> [REQUIRED ACTION]:
Say how many lines of the records include the string "JOJO的奇妙冒险". Nothing else belongs in the answer.

> [GIVEN DATA]:
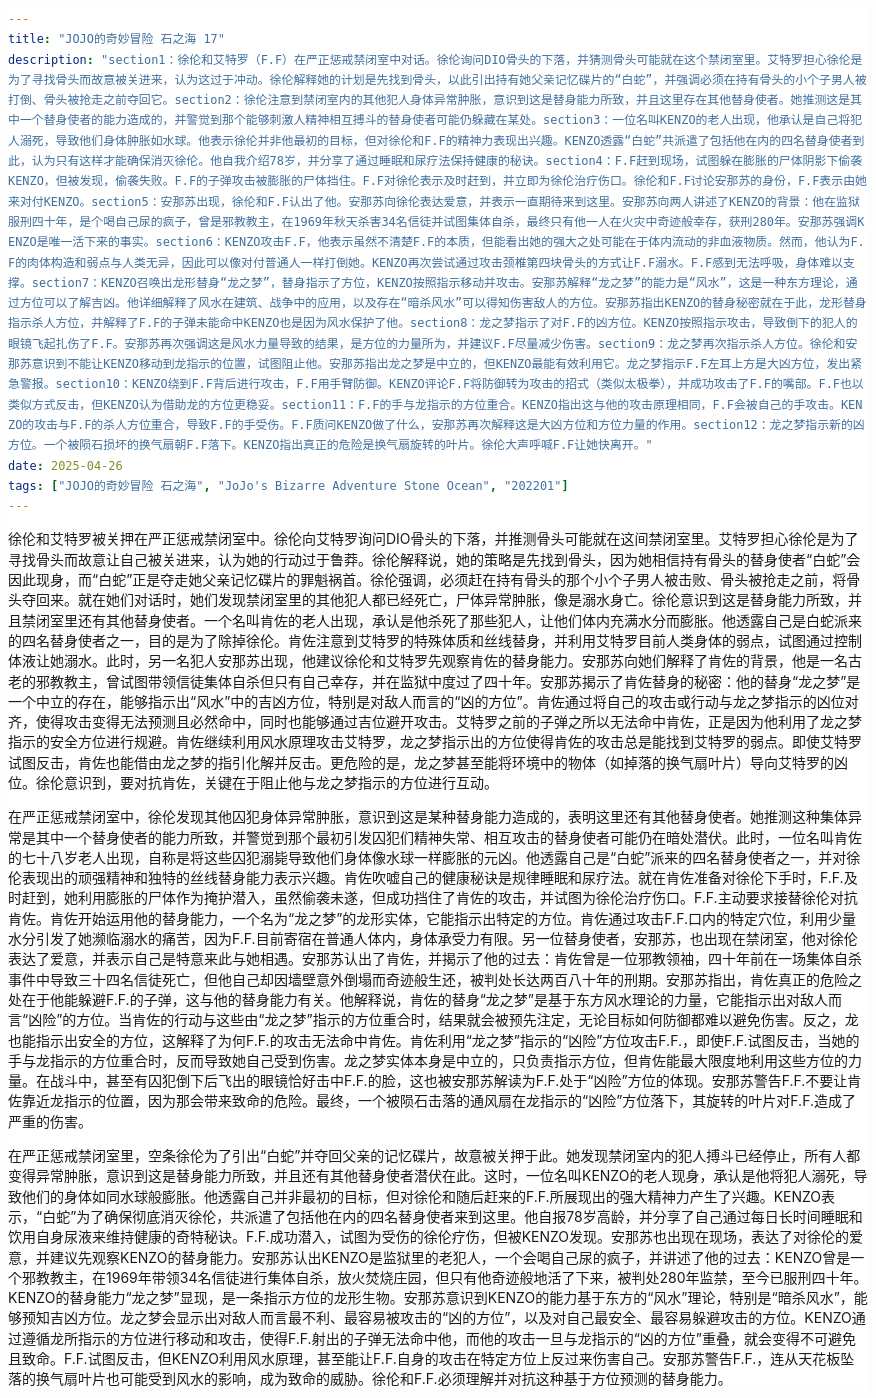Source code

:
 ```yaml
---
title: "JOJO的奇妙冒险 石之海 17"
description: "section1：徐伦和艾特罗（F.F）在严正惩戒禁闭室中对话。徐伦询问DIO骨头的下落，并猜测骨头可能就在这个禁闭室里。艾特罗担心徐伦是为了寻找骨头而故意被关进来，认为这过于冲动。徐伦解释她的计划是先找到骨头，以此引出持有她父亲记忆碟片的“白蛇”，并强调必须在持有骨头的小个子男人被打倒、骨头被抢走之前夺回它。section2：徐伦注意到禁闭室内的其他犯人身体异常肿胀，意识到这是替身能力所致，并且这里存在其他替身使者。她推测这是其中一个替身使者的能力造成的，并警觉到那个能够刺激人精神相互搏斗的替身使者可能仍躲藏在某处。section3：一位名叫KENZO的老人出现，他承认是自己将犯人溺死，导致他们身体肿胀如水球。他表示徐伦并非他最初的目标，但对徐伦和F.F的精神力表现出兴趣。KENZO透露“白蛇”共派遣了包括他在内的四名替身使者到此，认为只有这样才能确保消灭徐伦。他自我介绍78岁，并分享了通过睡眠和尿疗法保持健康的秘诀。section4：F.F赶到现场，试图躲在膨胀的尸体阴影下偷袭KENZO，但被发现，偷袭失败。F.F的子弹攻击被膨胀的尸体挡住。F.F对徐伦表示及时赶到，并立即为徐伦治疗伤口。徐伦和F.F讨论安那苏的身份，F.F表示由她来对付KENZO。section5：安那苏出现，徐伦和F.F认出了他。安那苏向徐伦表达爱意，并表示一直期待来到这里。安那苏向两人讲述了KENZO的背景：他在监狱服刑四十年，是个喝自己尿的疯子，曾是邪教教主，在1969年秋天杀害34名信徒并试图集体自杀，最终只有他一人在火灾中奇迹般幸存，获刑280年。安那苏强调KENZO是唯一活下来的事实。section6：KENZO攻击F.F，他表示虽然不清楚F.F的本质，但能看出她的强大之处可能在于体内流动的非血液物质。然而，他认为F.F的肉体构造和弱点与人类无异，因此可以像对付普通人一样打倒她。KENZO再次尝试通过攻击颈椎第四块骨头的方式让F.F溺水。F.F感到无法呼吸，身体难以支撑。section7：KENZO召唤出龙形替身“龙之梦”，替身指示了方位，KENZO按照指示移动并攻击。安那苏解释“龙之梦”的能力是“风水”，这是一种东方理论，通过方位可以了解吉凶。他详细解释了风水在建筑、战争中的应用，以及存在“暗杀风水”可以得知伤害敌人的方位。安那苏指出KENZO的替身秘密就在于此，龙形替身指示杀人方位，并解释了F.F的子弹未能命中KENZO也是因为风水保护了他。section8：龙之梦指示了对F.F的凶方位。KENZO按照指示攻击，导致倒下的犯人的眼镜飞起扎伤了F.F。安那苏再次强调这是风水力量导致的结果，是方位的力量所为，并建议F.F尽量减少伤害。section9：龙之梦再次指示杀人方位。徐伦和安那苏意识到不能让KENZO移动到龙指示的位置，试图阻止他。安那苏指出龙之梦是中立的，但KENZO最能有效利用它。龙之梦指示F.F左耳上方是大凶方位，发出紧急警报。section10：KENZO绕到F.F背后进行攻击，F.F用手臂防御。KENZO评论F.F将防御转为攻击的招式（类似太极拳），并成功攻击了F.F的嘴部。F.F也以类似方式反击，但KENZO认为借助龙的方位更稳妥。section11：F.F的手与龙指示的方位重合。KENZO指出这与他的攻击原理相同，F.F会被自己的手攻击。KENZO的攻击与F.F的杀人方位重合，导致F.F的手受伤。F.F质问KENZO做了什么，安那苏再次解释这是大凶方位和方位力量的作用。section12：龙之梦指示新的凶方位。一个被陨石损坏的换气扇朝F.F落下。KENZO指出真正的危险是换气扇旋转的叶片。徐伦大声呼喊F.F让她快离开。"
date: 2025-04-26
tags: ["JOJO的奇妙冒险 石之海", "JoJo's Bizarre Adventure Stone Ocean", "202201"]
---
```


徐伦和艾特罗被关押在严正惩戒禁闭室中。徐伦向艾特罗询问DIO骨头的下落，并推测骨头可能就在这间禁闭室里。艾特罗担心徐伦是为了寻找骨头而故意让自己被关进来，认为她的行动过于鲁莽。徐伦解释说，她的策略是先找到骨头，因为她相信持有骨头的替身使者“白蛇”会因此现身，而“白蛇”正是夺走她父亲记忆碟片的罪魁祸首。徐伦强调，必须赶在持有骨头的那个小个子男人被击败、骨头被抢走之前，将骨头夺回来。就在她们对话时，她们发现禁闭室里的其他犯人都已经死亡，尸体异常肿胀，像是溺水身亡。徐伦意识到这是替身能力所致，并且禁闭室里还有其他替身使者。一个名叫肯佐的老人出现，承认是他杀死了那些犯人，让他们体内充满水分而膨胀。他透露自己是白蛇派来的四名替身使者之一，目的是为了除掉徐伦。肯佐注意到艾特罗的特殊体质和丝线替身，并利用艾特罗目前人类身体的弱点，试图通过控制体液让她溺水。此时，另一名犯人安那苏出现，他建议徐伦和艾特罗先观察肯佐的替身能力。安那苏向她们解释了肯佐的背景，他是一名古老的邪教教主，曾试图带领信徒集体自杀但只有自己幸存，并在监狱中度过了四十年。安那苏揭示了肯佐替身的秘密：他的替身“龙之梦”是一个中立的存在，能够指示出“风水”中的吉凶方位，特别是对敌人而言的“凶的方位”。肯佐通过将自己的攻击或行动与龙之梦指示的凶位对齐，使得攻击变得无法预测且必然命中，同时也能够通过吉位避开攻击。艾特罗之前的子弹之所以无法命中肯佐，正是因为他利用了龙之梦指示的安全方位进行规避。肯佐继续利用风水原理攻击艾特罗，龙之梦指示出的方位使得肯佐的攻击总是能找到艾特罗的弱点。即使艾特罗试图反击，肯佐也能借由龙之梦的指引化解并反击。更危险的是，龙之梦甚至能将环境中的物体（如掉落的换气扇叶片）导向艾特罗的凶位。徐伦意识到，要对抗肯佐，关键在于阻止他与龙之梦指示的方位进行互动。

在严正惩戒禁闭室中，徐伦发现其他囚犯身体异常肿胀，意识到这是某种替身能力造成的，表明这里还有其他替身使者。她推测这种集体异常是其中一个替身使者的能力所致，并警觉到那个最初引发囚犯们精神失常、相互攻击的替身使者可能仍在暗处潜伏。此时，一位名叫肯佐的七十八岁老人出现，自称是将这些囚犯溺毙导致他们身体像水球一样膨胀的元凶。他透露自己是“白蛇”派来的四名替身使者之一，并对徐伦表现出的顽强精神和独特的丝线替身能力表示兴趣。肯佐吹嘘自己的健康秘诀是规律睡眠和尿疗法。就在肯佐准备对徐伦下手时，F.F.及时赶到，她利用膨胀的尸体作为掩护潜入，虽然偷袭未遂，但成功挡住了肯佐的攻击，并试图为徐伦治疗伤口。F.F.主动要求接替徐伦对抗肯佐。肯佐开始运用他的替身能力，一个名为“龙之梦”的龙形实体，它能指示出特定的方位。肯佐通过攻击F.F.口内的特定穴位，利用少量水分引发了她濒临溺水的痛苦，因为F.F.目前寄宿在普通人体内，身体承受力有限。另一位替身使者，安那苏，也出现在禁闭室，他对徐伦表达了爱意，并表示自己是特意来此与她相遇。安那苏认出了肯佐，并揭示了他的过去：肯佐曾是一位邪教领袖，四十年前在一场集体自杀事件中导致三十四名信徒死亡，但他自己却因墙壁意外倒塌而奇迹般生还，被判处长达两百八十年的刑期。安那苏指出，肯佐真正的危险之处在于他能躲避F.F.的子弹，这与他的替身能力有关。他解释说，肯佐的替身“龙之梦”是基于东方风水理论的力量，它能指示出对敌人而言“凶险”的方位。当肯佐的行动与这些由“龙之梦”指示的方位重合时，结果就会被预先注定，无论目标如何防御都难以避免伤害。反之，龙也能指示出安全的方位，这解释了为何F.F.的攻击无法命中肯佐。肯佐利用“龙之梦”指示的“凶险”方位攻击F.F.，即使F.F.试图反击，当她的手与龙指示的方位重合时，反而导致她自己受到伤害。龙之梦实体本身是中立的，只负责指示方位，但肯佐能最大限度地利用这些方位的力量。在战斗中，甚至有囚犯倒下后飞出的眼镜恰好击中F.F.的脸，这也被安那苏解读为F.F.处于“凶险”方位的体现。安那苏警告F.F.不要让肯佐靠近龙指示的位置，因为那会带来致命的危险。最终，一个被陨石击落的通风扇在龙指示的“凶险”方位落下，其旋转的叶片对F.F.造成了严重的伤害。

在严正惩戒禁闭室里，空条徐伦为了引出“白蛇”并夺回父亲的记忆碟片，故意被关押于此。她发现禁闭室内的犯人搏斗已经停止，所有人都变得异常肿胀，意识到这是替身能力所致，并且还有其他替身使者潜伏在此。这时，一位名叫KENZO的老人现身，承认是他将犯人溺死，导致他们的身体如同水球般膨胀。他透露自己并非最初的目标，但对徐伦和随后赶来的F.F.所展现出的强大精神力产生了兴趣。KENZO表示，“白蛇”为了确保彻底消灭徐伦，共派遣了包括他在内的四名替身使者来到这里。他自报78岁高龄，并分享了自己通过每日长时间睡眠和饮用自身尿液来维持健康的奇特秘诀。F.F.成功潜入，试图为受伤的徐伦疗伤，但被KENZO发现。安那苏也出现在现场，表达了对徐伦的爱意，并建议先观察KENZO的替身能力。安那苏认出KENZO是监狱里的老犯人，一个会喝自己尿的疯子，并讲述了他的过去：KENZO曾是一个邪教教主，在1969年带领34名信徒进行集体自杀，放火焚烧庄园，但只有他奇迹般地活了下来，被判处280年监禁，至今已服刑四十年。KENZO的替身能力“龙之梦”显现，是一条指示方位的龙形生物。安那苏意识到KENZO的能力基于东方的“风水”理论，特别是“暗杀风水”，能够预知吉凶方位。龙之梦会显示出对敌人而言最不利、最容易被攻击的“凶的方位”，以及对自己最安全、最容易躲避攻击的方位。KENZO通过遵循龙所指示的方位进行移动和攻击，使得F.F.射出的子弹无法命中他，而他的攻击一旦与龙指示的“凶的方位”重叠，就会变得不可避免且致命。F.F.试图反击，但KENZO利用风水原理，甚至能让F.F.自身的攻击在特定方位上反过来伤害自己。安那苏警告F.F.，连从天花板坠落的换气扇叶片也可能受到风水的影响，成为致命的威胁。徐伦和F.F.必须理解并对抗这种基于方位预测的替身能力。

> [SOLUTION TO THE EXERCISE]:
2